C'est donc d'un geste déterminé que Yeonjun tira sur le bras de Soobin pour le retourner violemment face à lui, surprenant ce dernier qui ne s'attendait pas à un tel acte de la part du prince Kim. Mais ce dont il n'avait pas conscience, c'est que le lendemain qu'il repoussait était arrivé, et cela bien trop tôt.

« Tu crois vraiment que je suis un moins de rien ? un sensible qui ne sait pas se battre ? »

Le ton de Yeonjun débordait de reproches et de menaces. Pour la première fois, Soobin le trouva impressionnant. Son regard se faisait perçant, sa voix claire résonnait entre les pierres de l'ancienne bâtisse. Le garçon aux cheveux corbeau était pris au piège, il ne pourrait pas reculer comme il n'avait cessé de le faire. La seule chose qu'il pouvait encore faire était gagner un peu de temps.

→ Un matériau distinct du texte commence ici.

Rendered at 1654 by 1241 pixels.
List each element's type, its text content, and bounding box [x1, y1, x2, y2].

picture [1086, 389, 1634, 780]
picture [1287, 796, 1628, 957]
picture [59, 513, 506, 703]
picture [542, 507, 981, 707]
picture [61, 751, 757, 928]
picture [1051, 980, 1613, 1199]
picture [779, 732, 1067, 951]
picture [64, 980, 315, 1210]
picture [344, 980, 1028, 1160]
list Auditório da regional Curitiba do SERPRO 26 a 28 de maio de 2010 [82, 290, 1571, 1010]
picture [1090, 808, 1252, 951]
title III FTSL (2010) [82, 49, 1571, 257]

« Je suis un prince Soobin. Moi, Kim Yeonjun, je prendrai la place de mon père dans quelques années. Moi aussi j'ai été élevé à la dure, moi aussi je n'ai pas la meilleure des relations avec mes parents, ma vie non plus n'est pas parfaite malgré tous mes efforts pour vous faire croire l'inverse. Car avant tout, moi, prince de Corée, je t'ai aimé. Yeonjun marqua une longue pause, tentant de déceler la moindre crainte dans le regard fermé de Soobin. Soobin, non enfin, Soobin-ssi. Tu étais plus qu'un ami pour moi, alors je ne t'oublierai pas. Je n'oublierai pas le petit garçon insouciant que tu as été, même si j'ai mal à chaque fois que je croise ton regard de braise. Je n'ai pas mal car que je ne te reconnais pas, j'ai mal car rien n'a changé, malgré tout. »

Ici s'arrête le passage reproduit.